– Они городские, им положено, – хотел отшутиться взводный.
Но не вышло.
– Ты, товарищ прапорщик, сообщи в роту, что мы уже злимся, – заметил ему снайпер Чагылысов, он спокойно покуривал и никак не походил на злого человека. – Пусть подсотенный поварам вставит, чего они лентяйничают. Тридцать часов в бою, поесть можно.
Конечно, пехотинцы с ними поделились, и казаки уже садились с солдатами есть, но обида, всё-таки, во взводе была. Пехотинцам еду привезли, а им нет.
А после раннего завтрака на позиции появился их сотник и подсотенный. Первым делом, как только принял рапорт от взводного, Короткович пошёл к ним, к Саблину и Карачевскому.
И то ли Михеенко ещё не подал рапорт о невыполнении приказа, то ли сотник отмахнулся от этого рапорта, но Короткович с ними чуть не обниматься начал.
– Молодцы, казаки, молодцы. Не убавить, не прибавить, молодцы.

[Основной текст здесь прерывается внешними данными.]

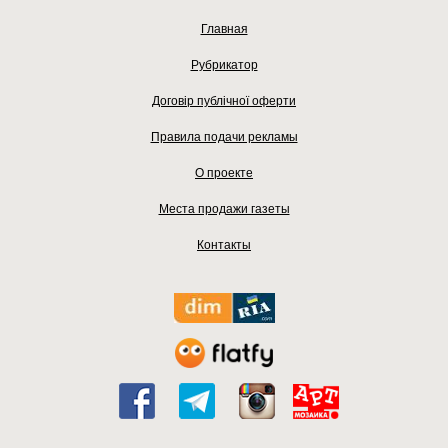
Главная
Рубрикатор
Договір публічної оферти
Правила подачи рекламы
О проекте
Места продажи газеты
Контакты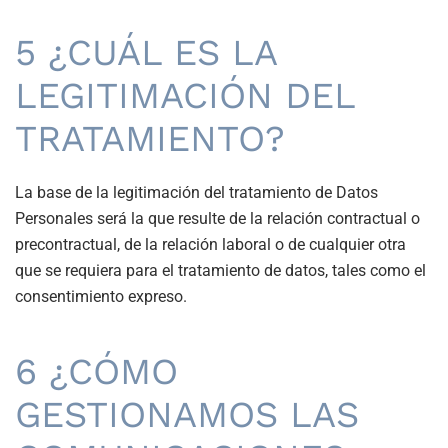
5 ¿CUÁL ES LA
LEGITIMACIÓN DEL
TRATAMIENTO?
La base de la legitimación del tratamiento de Datos
Personales será la que resulte de la relación contractual o
precontractual, de la relación laboral o de cualquier otra
que se requiera para el tratamiento de datos, tales como el
consentimiento expreso.
6 ¿CÓMO
GESTIONAMOS LAS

Вы, значит, вдвоём траншею зачистили?
– Так китайцы… – Саблин хотел сказать «все разбежались почти».
Но Володя его опередил:
– Мы. На гранатах пошли. Сначала они тут уперлись, вроде как, думали с нами перекидываться, ну а когда мы им склад взорвали, так и попятились.
– Молодцы, о вас уже и наш полковник спрашивал, и командующий операцией. Товарищ Колышев!
– Я! – Отзывается подсотенный.
– Представление к крестам обоим. И всему взводу тоже представление к наградам.
– Есть, – сказал Колышев.
Он пожал Саблину и Карачевскому руки вслед за сотником и сказал:
– Вы, штурмовые, конечно, много о себе думаете и позволяете себе много, но уж… Если берётесь… То можете. Этого у вас, казаки, не отнять. Кресты заслужили.
От этого строгого человека большей похвалы услышать было просто невозможно.
Когда офицеры ушли, прапорщик погрозил им кулаком и сказал:
– Не очень-то вы о себе думайте, штурмовые, особенно ты, Саблин. Не думай, что разговор наш закончен. Я тебе твоё неповиновение ещё припомню.
Когда он ушёл, Володька уселся на дно траншеи и закурил, Аким стоял рядом, смотрел на поле, где лежали мёртвые китайцы.